### REQUIREMENT:
Convert every line of text in the records below into a JSON list of strings, with one string per line and any blank lines omitted.

### INPUT RECORDS:
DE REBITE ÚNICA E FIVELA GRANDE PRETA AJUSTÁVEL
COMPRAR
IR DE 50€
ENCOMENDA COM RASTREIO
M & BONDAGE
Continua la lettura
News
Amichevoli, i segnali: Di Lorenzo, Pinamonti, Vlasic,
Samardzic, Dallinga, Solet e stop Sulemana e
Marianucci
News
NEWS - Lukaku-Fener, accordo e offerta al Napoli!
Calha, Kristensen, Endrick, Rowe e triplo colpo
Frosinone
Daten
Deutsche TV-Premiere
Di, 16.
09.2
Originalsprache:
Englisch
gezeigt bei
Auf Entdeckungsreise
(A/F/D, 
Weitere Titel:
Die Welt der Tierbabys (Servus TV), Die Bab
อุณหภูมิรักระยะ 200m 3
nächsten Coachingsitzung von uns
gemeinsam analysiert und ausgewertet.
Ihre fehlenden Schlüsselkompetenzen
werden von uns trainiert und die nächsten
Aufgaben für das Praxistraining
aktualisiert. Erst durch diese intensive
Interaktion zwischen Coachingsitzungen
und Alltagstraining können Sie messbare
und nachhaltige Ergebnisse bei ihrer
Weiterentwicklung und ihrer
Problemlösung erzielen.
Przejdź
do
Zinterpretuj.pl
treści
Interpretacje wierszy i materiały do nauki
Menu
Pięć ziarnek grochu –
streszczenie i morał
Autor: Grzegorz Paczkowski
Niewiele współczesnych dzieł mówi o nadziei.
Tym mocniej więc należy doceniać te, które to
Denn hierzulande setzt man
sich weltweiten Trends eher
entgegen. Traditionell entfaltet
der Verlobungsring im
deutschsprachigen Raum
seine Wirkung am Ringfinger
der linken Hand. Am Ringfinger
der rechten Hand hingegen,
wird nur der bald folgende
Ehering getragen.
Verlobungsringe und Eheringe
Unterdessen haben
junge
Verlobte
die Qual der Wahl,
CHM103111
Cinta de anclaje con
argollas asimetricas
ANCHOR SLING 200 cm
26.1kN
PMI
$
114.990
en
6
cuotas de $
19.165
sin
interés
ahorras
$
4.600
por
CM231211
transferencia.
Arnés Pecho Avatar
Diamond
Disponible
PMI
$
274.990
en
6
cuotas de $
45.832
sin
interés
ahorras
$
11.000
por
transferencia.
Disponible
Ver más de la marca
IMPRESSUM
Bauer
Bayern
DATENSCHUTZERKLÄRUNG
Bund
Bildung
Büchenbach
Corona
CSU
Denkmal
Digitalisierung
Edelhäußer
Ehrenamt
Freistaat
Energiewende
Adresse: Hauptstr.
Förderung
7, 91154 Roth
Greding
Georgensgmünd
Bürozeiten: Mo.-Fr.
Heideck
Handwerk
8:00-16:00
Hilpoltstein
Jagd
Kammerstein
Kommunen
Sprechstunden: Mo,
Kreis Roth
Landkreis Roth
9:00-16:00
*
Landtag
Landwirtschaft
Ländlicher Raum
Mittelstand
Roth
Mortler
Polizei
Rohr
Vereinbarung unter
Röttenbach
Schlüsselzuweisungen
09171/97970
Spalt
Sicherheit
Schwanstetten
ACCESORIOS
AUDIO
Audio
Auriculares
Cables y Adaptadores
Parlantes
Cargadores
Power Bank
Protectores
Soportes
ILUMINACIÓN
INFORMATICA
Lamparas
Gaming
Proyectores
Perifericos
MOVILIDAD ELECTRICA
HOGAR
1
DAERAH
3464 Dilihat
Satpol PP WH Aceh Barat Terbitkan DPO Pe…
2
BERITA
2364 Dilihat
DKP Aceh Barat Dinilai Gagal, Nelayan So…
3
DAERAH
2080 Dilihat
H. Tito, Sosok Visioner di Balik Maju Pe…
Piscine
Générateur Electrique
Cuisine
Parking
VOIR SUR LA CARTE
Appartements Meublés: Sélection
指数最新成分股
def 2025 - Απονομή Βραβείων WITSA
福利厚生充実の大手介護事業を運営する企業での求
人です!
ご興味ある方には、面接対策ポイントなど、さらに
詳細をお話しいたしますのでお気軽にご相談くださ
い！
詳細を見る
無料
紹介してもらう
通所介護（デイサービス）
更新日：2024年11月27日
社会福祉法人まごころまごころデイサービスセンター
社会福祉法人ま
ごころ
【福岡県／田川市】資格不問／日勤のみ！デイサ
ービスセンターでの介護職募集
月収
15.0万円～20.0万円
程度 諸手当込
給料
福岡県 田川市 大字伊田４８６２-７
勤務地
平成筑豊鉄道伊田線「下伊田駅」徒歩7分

### EXERCISE RESPONSE:
[
  "DE REBITE ÚNICA E FIVELA GRANDE PRETA AJUSTÁVEL",
  "COMPRAR",
  "IR DE 50€",
  "ENCOMENDA COM RASTREIO",
  "M & BONDAGE",
  "Continua la lettura",
  "News",
  "Amichevoli, i segnali: Di Lorenzo, Pinamonti, Vlasic,",
  "Samardzic, Dallinga, Solet e stop Sulemana e",
  "Marianucci",
  "News",
  "NEWS - Lukaku-Fener, accordo e offerta al Napoli!",
  "Calha, Kristensen, Endrick, Rowe e triplo colpo",
  "Frosinone",
  "Daten",
  "Deutsche TV-Premiere",
  "Di, 16.",
  "09.2",
  "Originalsprache:",
  "Englisch",
  "gezeigt bei",
  "Auf Entdeckungsreise",
  "(A/F/D, ",
  "Weitere Titel:",
  "Die Welt der Tierbabys (Servus TV), Die Bab",
  "อุณหภูมิรักระยะ 200m 3",
  "nächsten Coachingsitzung von uns",
  "gemeinsam analysiert und ausgewertet.",
  "Ihre fehlenden Schlüsselkompetenzen",
  "werden von uns trainiert und die nächsten",
  "Aufgaben für das Praxistraining",
  "aktualisiert. Erst durch diese intensive",
  "Interaktion zwischen Coachingsitzungen",
  "und Alltagstraining können Sie messbare",
  "und nachhaltige Ergebnisse bei ihrer",
  "Weiterentwicklung und ihrer",
  "Problemlösung erzielen.",
  "Przejdź",
  "do",
  "Zinterpretuj.pl",
  "treści",
  "Interpretacje wierszy i materiały do nauki",
  "Menu",
  "Pięć ziarnek grochu –",
  "streszczenie i morał",
  "Autor: Grzegorz Paczkowski",
  "Niewiele współczesnych dzieł mówi o nadziei.",
  "Tym mocniej więc należy doceniać te, które to",
  "Denn hierzulande setzt man",
  "sich weltweiten Trends eher",
  "entgegen. Traditionell entfaltet",
  "der Verlobungsring im",
  "deutschsprachigen Raum",
  "seine Wirkung am Ringfinger",
  "der linken Hand. Am Ringfinger",
  "der rechten Hand hingegen,",
  "wird nur der bald folgende",
  "Ehering getragen.",
  "Verlobungsringe und Eheringe",
  "Unterdessen haben",
  "junge",
  "Verlobte",
  "die Qual der Wahl,",
  "CHM103111",
  "Cinta de anclaje con",
  "argollas asimetricas",
  "ANCHOR SLING 200 cm",
  "26.1kN",
  "PMI",
  "$",
  "114.990",
  "en",
  "6",
  "cuotas de $",
  "19.165",
  "sin",
  "interés",
  "ahorras",
  "$",
  "4.600",
  "por",
  "CM231211",
  "transferencia.",
  "Arnés Pecho Avatar",
  "Diamond",
  "Disponible",
  "PMI",
  "$",
  "274.990",
  "en",
  "6",
  "cuotas de $",
  "45.832",
  "sin",
  "interés",
  "ahorras",
  "$",
  "11.000",
  "por",
  "transferencia.",
  "Disponible",
  "Ver más de la marca",
  "IMPRESSUM",
  "Bauer",
  "Bayern",
  "DATENSCHUTZERKLÄRUNG",
  "Bund",
  "Bildung",
  "Büchenbach",
  "Corona",
  "CSU",
  "Denkmal",
  "Digitalisierung",
  "Edelhäußer",
  "Ehrenamt",
  "Freistaat",
  "Energiewende",
  "Adresse: Hauptstr.",
  "Förderung",
  "7, 91154 Roth",
  "Greding",
  "Georgensgmünd",
  "Bürozeiten: Mo.-Fr.",
  "Heideck",
  "Handwerk",
  "8:00-16:00",
  "Hilpoltstein",
  "Jagd",
  "Kammerstein",
  "Kommunen",
  "Sprechstunden: Mo,",
  "Kreis Roth",
  "Landkreis Roth",
  "9:00-16:00",
  "*",
  "Landtag",
  "Landwirtschaft",
  "Ländlicher Raum",
  "Mittelstand",
  "Roth",
  "Mortler",
  "Polizei",
  "Rohr",
  "Vereinbarung unter",
  "Röttenbach",
  "Schlüsselzuweisungen",
  "09171/97970",
  "Spalt",
  "Sicherheit",
  "Schwanstetten",
  "ACCESORIOS",
  "AUDIO",
  "Audio",
  "Auriculares",
  "Cables y Adaptadores",
  "Parlantes",
  "Cargadores",
  "Power Bank",
  "Protectores",
  "Soportes",
  "ILUMINACIÓN",
  "INFORMATICA",
  "Lamparas",
  "Gaming",
  "Proyectores",
  "Perifericos",
  "MOVILIDAD ELECTRICA",
  "HOGAR",
  "1",
  "DAERAH",
  "3464 Dilihat",
  "Satpol PP WH Aceh Barat Terbitkan DPO Pe…",
  "2",
  "BERITA",
  "2364 Dilihat",
  "DKP Aceh Barat Dinilai Gagal, Nelayan So…",
  "3",
  "DAERAH",
  "2080 Dilihat",
  "H. Tito, Sosok Visioner di Balik Maju Pe…",
  "Piscine",
  "Générateur Electrique",
  "Cuisine",
  "Parking",
  "VOIR SUR LA CARTE",
  "Appartements Meublés: Sélection",
  "指数最新成分股",
  "def 2025 - Απονομή Βραβείων WITSA",
  "福利厚生充実の大手介護事業を運営する企業での求",
  "人です!",
  "ご興味ある方には、面接対策ポイントなど、さらに",
  "詳細をお話しいたしますのでお気軽にご相談くださ",
  "い！",
  "詳細を見る",
  "無料",
  "紹介してもらう",
  "通所介護（デイサービス）",
  "更新日：2024年11月27日",
  "社会福祉法人まごころまごころデイサービスセンター",
  "社会福祉法人ま",
  "ごころ",
  "【福岡県／田川市】資格不問／日勤のみ！デイサ",
  "ービスセンターでの介護職募集",
  "月収",
  "15.0万円～20.0万円",
  "程度 諸手当込",
  "給料",
  "福岡県 田川市 大字伊田４８６２-７",
  "勤務地",
  "平成筑豊鉄道伊田線「下伊田駅」徒歩7分"
]